The Unexpected $0.01 AWS Bill

Interestingly, I tweeted this post about the free tier trap a few days ago. Last week I ran into something relatable.

I created a new AWS account a few weeks ago to run a WordPress blog. My intention was to keep it entirely on the free tier as I did not want to attach my card and I didn’t expect much traffic in first few months. All this account had was an EC2 instance (t2.micro) and an EBS volume (30GB). After running this for a few weeks, I noticed a charge of $0.01 being there on the billing console. Since AWS cost optimisation is my area of interest, I decided to go deep into this rabbit hole and get to the root of this.

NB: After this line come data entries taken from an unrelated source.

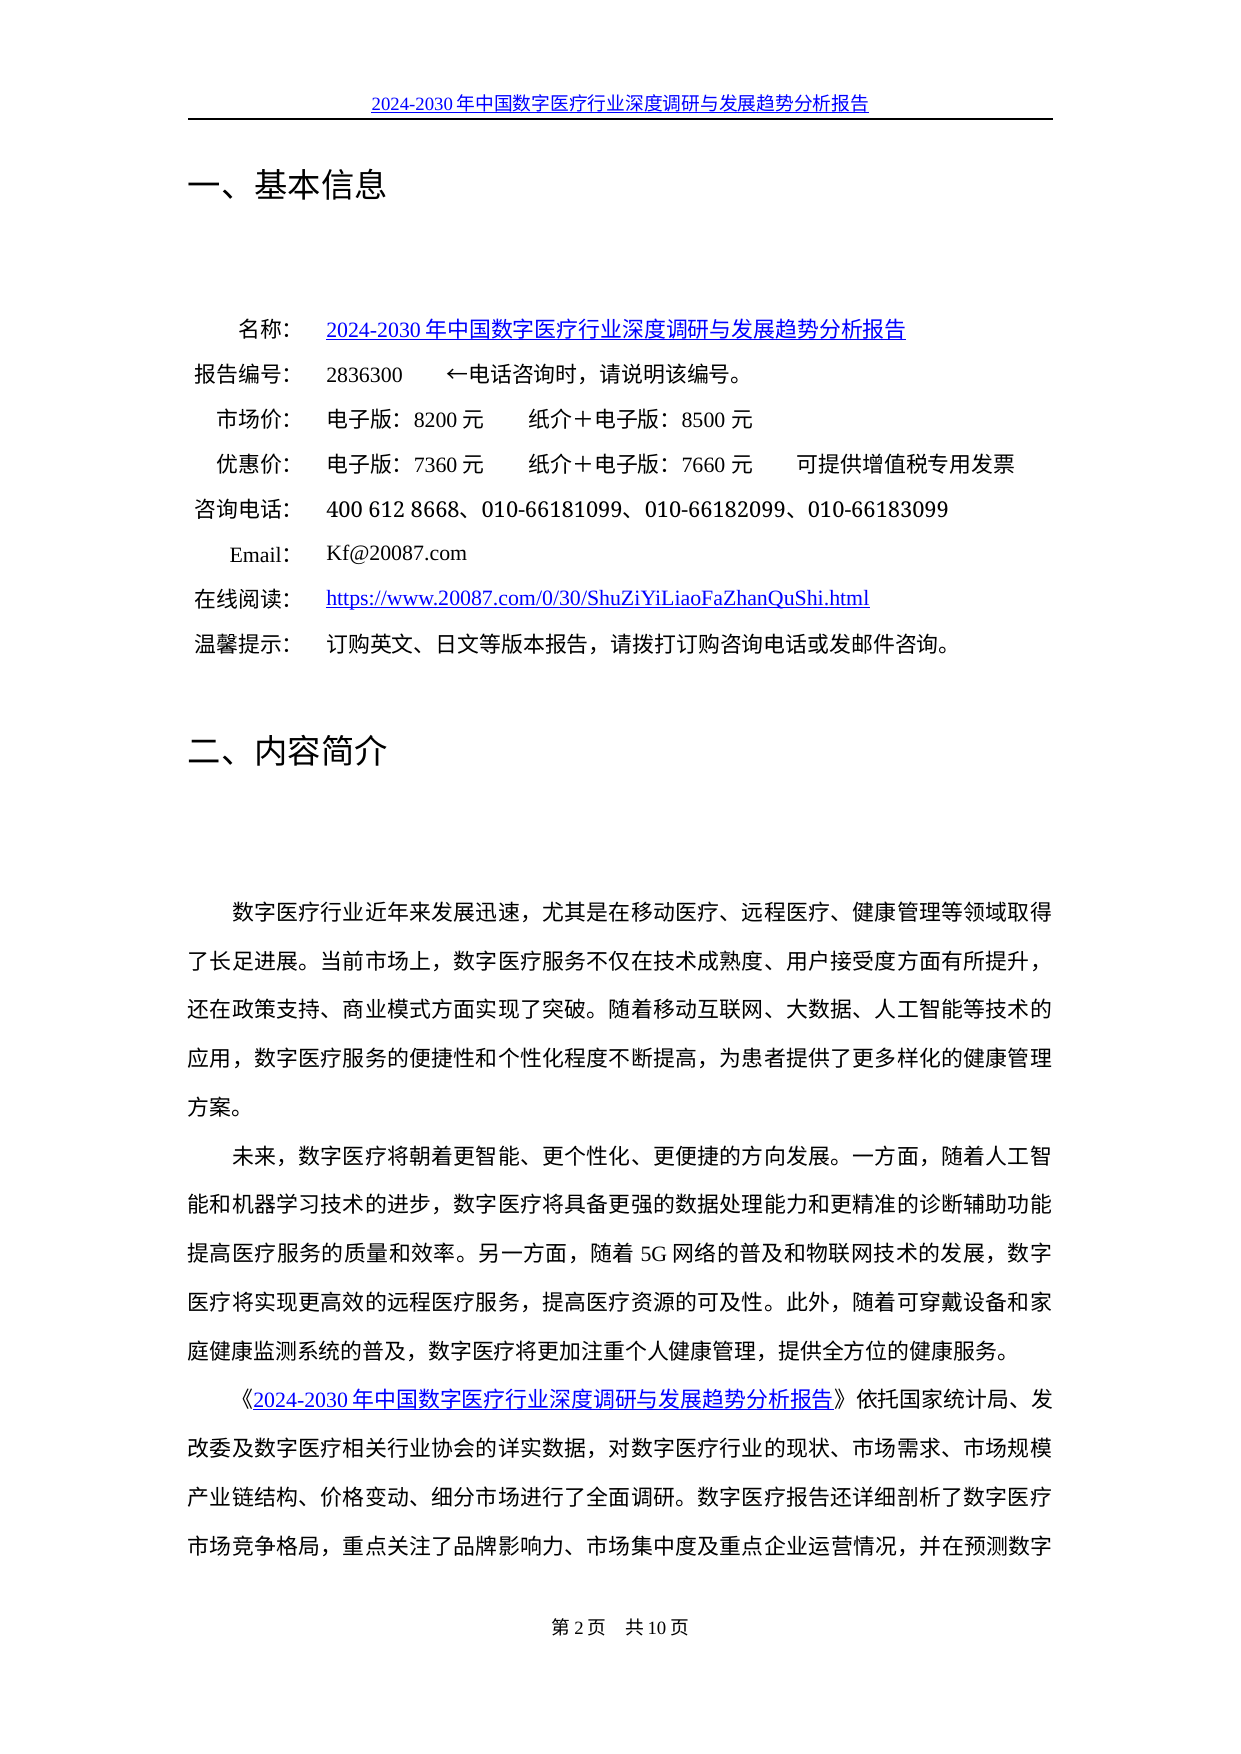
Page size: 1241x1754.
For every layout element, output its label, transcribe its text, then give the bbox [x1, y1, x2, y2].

table_cell 咨询电话： [167, 492, 315, 537]
table_cell 在线阅读： [167, 582, 315, 627]
title 一、基本信息 [187, 150, 1053, 215]
table_cell 报告编号： [167, 357, 315, 402]
table_cell 订购英文、日文等版本报告，请拨打订购咨询电话或发邮件咨询。 [315, 627, 1073, 672]
table_cell 400 612 8668、010-66181099、010-66182099、010-66183099 [315, 492, 1073, 537]
table_cell [315, 582, 1073, 627]
table_header 2024-2030年中国数字医疗行业深度调研与发展趋势分析报告 [315, 312, 1073, 357]
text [187, 894, 1053, 1561]
title 二、内容简介 [187, 717, 1053, 782]
table_cell 优惠价： [167, 447, 315, 492]
table_cell 电子版：8200 元 纸介＋电子版：8500 元 [315, 402, 1073, 447]
table_cell 2836300 ←电话咨询时，请说明该编号。 [315, 357, 1073, 402]
table_cell Email： [167, 537, 315, 582]
table_cell 温馨提示： [167, 627, 315, 672]
table_cell 市场价： [167, 402, 315, 447]
table_cell 电子版：7360 元 纸介＋电子版：7660 元 可提供增值税专用发票 [315, 447, 1073, 492]
table_cell Kf@20087.com [315, 537, 1073, 582]
table_header 名称： [167, 312, 315, 357]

Exploring the cost explorer

I started out with the cost explorer to find out the reason for this charge. On the service level, this $0.01 charge was attributed to the infamously vague category of “EC2-Other”. This category can include anything from an EBS volume to a public IP address to anything else in between.

Grouping the data by charge type

Grouping the data by “Charge Type” revealed that the charge was categorised under “usage”.

Since this is pretty vague, I searched AWS docs for the definition and this is what I found.

What this roughly means is that this charge is not due to tax, credits, some reservation or savings plan or even support fee. This is due to some actual usage of a service. Again, very vague.

Grouping the data by usage type

Grouping the data by “Usage Type” revealed that the charge was categorised under “others”. See the below screenshot. We can now effectively rule out any data transfer out charges.

Customer support helped..a bit..

Confused and intrigued, I headed out to raise a support ticket. The automated resolution tried to show some possible reasons for this. See below screenshot.

I went ahead and filed the ticket anyways.

After multiple followups, with the customer support team, they figured out the exact cause of this. It was due to regional data transfer.

Regional Data Transfer: This is data being transferred from a resource in one region to another region.

I am however using a single t2.micro instance with a small 30GB EBS volume attached to it.

While customer support helped in debugging this, they could not help further and could not provide more detailed logs.

Wrapping Up

Cost explorer, Reddit, slack communities and even AWS customer support team could not help me with a definitive root cause for this charge. All I know is that this is due to some data transfer that doesn’t come under the free tier. I feel that this is due to some AWS’ internal housekeeping stuff. However, I do not yet have a clear answer.